* START Reading text *

Monday’s rugged road

A baffled and hot wind from the north, dashing back and forth. Leaves scurry across the kitchen floor, the dogs run in and out thrilled by this moveable feast of a wind, combining the dust of butterfly wings, fragments of ash from wood fires, particles of bark, moss, dried cattle dung, insect larvae, rumours of rain.

 

Your absence has gone through me
Like thread through a needle.
Everything I do is stitched with its color.

 

I’m reading the poet WS Merwin and  writing up a grocery list that begins with dog food before tofu or green tea or  handbound notebooks for private journals. Another lazy day on a long holiday weekend, the housemate  finishing cold coffee as she calls up to see if she can find a place on a Salvation Army farm for a homeless young alcoholic.

And spilling dried fennel seeds into brown paper packets to dry, sweeping a thick carpet of leaves (beaten copper shavings) off the verandah, putting black-eyed beans to soak in a deep enamel dish. The tabouleh yesterday worked well, so now I surge on an adventurous spirit  and dream about  cauliflower heads cut up and toasted with  black mustard seeds, turmeric and spring onions. Or brown rice with sesame seeds and flaked almonds, crispy caramelised onions, lashings of chopped fresh parsley.

* END Reading text *
* START Extracted material *

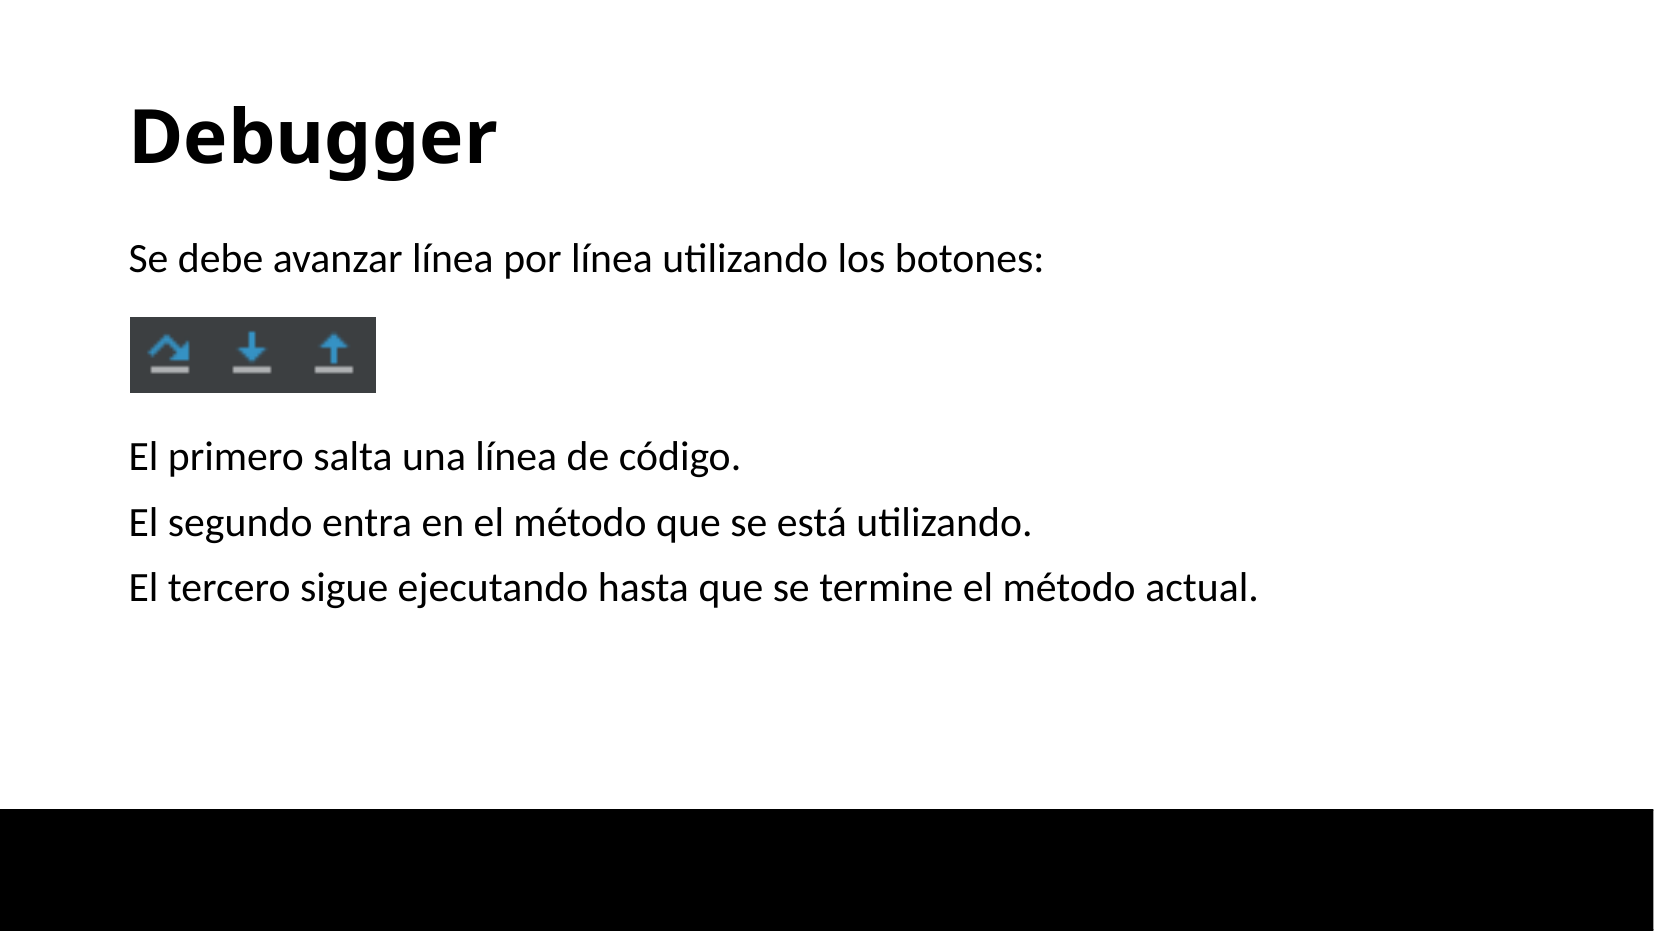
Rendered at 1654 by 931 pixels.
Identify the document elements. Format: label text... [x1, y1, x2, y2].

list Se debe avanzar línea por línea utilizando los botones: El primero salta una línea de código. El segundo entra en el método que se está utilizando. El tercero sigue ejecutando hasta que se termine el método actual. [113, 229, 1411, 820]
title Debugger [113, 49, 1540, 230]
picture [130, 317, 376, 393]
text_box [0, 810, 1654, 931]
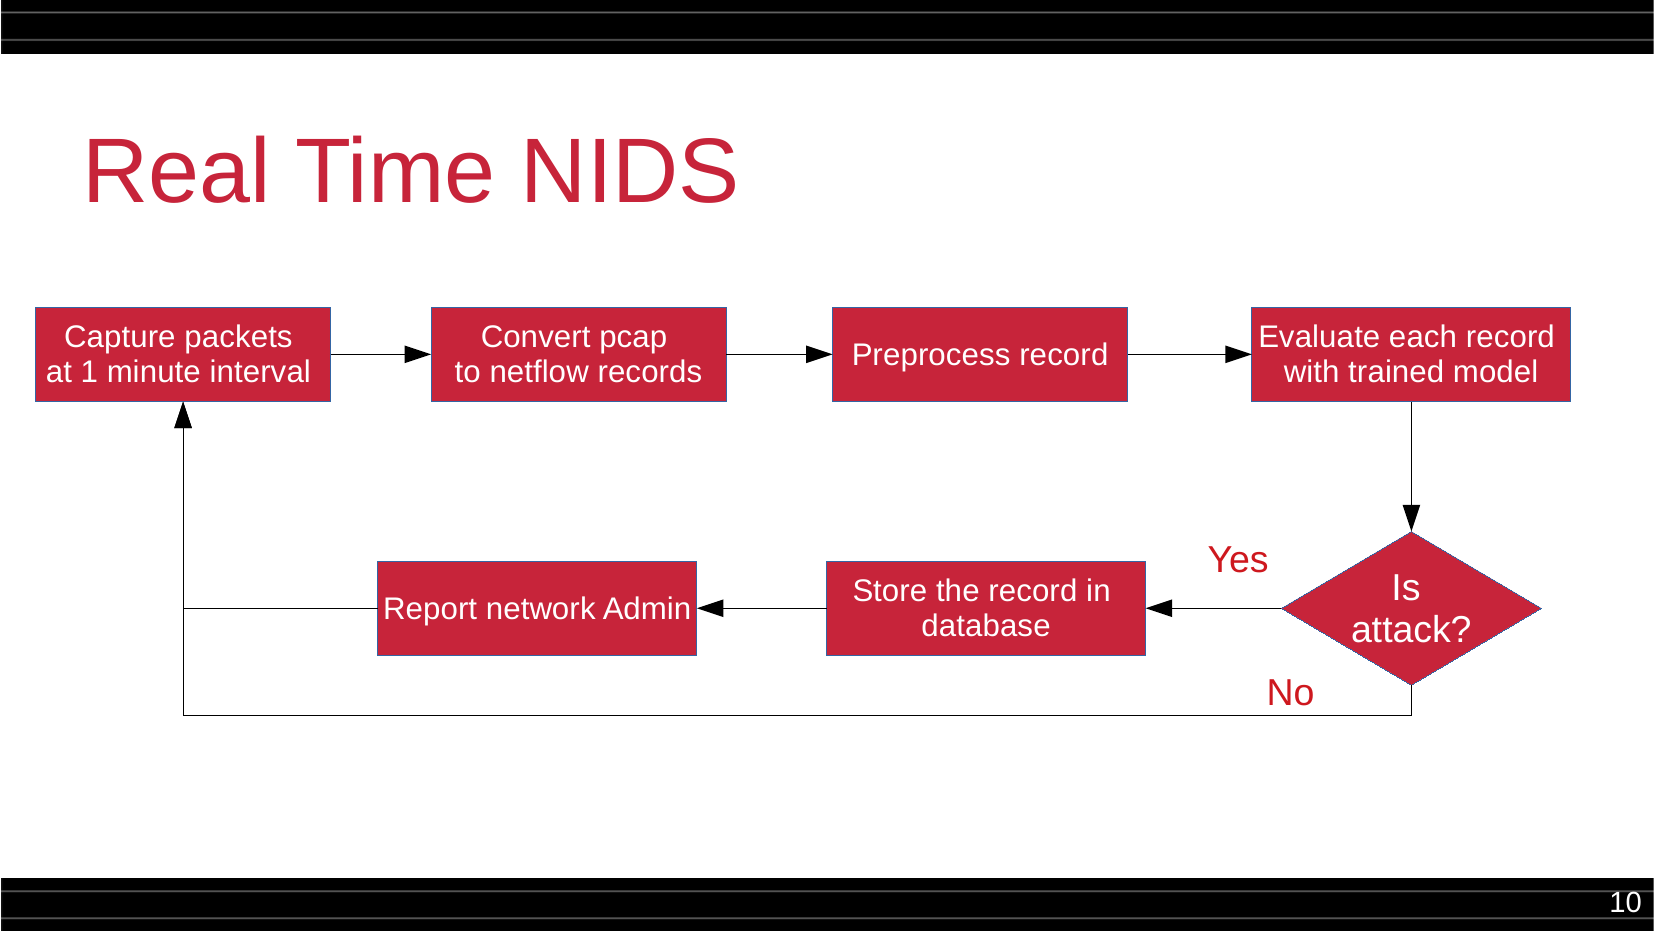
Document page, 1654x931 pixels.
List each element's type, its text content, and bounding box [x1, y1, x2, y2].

* END Extracted material *

Short task A => List every thing that the text says the north wind combines.
Short task B => According to the text, where is the housemate trying to find a place for a homeless young alcoholic?
Short task C => Return the text's passage from "Your absence has" up to and including "homeless young alcoholic.", copied exactly.

Worked solution A =>
- the dust of butterfly wings
- fragments of ash from wood fires
- particles of bark
- moss
- dried cattle dung
- insect larvae
- rumours of rain

Worked solution B => On a Salvation Army farm.

Worked solution C =>
Your absence has gone through me
Like thread through a needle.
Everything I do is stitched with its color.

 

I’m reading the poet WS Merwin and  writing up a grocery list that begins with dog food before tofu or green tea or  handbound notebooks for private journals. Another lazy day on a long holiday weekend, the housemate  finishing cold coffee as she calls up to see if she can find a place on a Salvation Army farm for a homeless young alcoholic.